Khadija attends a local school in Lahore. She was only 10 years old when she first took the Artificial Intelligence online course on Udacity. She managed to finish the course and, the following year, Khadijah completed Udacity’s Physics course with highest distinction. She now plans to take courses in Astrobiology.
Enabling virtual education is the high-speed broadband expansion led by PTCL which has propelled Pakistan to become the fourth fastest growing broadband market in the world and the second fastest in Asia, according to a recent industry report.

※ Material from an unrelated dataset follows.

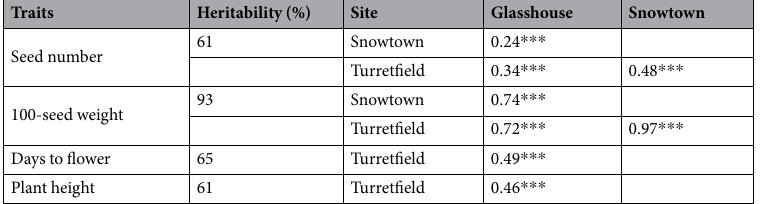
under non-saline conditions (Table 1; Figure S3). Salinity had a more detrimental effect on growth rate of ICC 2720 compared to ICC 95 (Fig. 2), two genotypes previously reported to contrast for salinity tolerance. On average salinity reduced shoot biomass and plant height at maturity by 28% and 15%, respectively, com- pared to non-saline condition (Table 1). Plants grown under saline conditions had greater leaf tissue damage,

|Source: OECD Global Education Digest 2009|
The quickest and the most cost-effective way to broaden access to education at all levels is through online schools, colleges and universities. Sitting at home in Pakistan, self-motivated learners can watch classroom lectures at world's top universities including UC Berkeley, MIT and Stanford. More Pakistanis can pursue advanced degrees by enrolling and attending the country's Virtual University that offers instructions to thousands of enrolled students via its website, video streaming and Youtube and television channels.
The concept of virtual instruction is finding its way to K-12 education as well. Increasing number of Pakistanis are drawn to the Khan Academy channel on YouTube making Pakistanis among its top users. Virtual Education for All is a local Pakistani initiative extending the concept to primary level.
All of these technological developments and open courseware initiatives are good news for making education available and accessible to satisfy the growing needs in Pakistan and other emerging countries around the world seeking to develop knowledge-based economies of the 21st century.